Sundays Keep Coming

3 min read By April 9, 2020October 12th, 2020No Comments

my journey with mental health

Several years ago, Bekah and I ventured from the sunny Southwest into the concrete skies of Portland, Oregon, which Huffington Post labeled the most irreligious city in America. Twelve friends followed us into a metro area of 2.5 million strangers. Rapidly we raised over $70,000 and grew a launch team of 50 locals. ARC coached us all along the way.

In 2016 Reason Church launched in the Bossanova Ballroom, a venue known for death metal concerts and Portland’s largest naked dance party. It was the perfect place to broadcast that Jesus is the friend of sinners. We had a standing-room-only crowd, and my wife and her worship band brought the place down. Agnostics and Buddhists came to me in tears saying they had prayed with me to receive salvation. It was electrifying.
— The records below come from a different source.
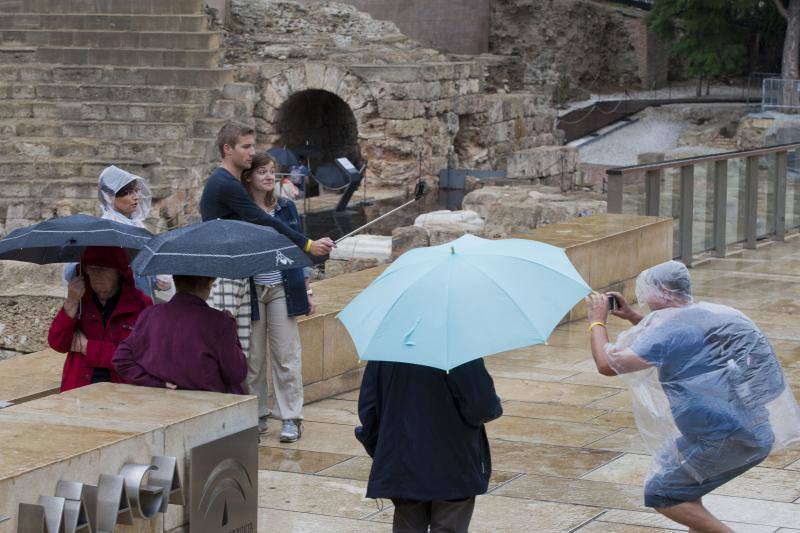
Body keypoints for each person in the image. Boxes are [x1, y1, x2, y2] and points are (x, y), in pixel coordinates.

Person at [585, 261, 800, 533]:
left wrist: (596, 321)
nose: (643, 298)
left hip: (726, 437)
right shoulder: (708, 313)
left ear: (664, 292)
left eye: (646, 291)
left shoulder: (673, 330)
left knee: (663, 493)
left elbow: (607, 365)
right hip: (745, 429)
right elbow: (674, 340)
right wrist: (632, 315)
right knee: (680, 484)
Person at [356, 359, 503, 532]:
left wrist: (385, 452)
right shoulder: (458, 351)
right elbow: (483, 407)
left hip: (403, 463)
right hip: (454, 464)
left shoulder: (385, 351)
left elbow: (369, 412)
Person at [239, 152, 313, 442]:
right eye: (262, 172)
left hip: (283, 287)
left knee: (286, 355)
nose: (269, 176)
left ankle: (291, 417)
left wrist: (307, 289)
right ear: (249, 177)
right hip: (252, 290)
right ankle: (256, 414)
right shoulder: (242, 210)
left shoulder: (285, 207)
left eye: (272, 171)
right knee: (253, 358)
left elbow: (299, 248)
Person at [198, 121, 333, 256]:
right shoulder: (226, 183)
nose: (252, 152)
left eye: (253, 146)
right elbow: (261, 219)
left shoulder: (223, 178)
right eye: (246, 147)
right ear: (227, 149)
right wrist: (308, 244)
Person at [113, 275, 247, 394]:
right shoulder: (219, 322)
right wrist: (231, 328)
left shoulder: (149, 314)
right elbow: (236, 373)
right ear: (209, 283)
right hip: (209, 408)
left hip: (159, 407)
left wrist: (156, 383)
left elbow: (121, 359)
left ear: (175, 280)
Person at [48, 246, 152, 392]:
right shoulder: (81, 300)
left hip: (122, 391)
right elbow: (58, 343)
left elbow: (135, 358)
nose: (96, 275)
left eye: (103, 269)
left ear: (118, 271)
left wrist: (87, 347)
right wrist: (71, 301)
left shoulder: (140, 305)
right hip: (78, 389)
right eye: (91, 269)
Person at [65, 165, 172, 300]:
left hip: (141, 298)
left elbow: (147, 265)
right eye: (128, 192)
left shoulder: (137, 225)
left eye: (136, 191)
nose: (136, 197)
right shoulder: (103, 230)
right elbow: (72, 271)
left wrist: (160, 279)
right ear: (110, 196)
Once you start a church, the Sundays keep on coming. A community and devoted team were growing, but I was the only person on the church staff. Housing was difficult to find, and we were living in a tiny apartment with no light fixtures in the bedrooms. The isolation of leadership and the Pacific Northwest rain began to erode my consciousness. Every month the giving was better than the previous month, and we were seeing lives transformed. But ebbs and flows in attendance were driving me into a profound despondency. Bekah would watch me uncontrollably weep as clinical depression turned my brain into a nest of vipers, my every thought pierced with venom. I began visiting a Christian psychologist, eventually hired the second staff member, and found a nice condo for us with a view of the river. Slowly my depression subsided.
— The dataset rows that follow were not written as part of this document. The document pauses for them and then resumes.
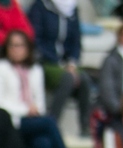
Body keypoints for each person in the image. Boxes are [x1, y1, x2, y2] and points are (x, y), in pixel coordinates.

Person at [0, 30, 80, 148]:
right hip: (10, 121)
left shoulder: (35, 69)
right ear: (6, 48)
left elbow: (39, 102)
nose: (16, 49)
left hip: (32, 120)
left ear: (28, 48)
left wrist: (34, 111)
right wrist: (25, 110)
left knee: (44, 142)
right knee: (49, 122)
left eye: (20, 45)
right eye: (12, 45)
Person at [26, 0, 88, 137]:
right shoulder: (40, 7)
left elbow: (76, 42)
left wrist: (72, 63)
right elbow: (36, 41)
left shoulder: (72, 9)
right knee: (67, 78)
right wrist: (58, 62)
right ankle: (52, 123)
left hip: (66, 64)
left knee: (84, 79)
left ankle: (85, 127)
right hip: (45, 62)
"I ended up in a full-blown manic state and crashed my car at a high rate of speed outside of the church.”

We moved into a venue where Nike held its corporate events, and I became more of a collaborative leader. In little over a year, more than 300 people attended our Easter services and a generous couple wrote me a check for $80,000. Soon our team drove to Washington for a conference, and I had dinner with Judah Smith. I could not sleep that night or the next two nights because I felt like we were on the brink of revival. I ended up in a full-blown manic state and crashed my car at a high rate of speed outside of the church. I was taken in an ambulance, sedated, and diagnosed with bipolar disorder. After much wrestling, my board asked me to resign.

What do you do when following your dreams leads you into nightmare? You either destroy your life through sin and suicide, or you take up your cross and follow Jesus. We relocated to Redlands, California, with pastor Chris Norman. Depression became a pitch-black maze where every turn took me deeper into the darkness. But I kept going, and you can too. You must keep going. Suicide does not end your pain; it transfers your pain to everyone you love.

The Bible depicts us as multi-dimensional beings: physical, social, emotional, and spiritual. If you only address one or two dimensions, you are drawing stick figures in a 3D world. I am thankful for medication, but as the neuroscientist Eero Castien observed: “Simply taking drugs is not enough. We must also show the brain what the desired connections should be.” Only Scripture and community can transform and renew your mind.

Experts say that cognitive distortions twist reality. I found in my distorted thinking a connection between idolatry and anxiety. My depression said: “You’ll never be successful, so you might as well kill yourself.” My deepest worries revealed what I truly worshipped. If you allow Him, God will use suffering to purify your motives. Standing on the other side of the maze, I am glad I lost my church because when I gave up my power, I learned how to truly love.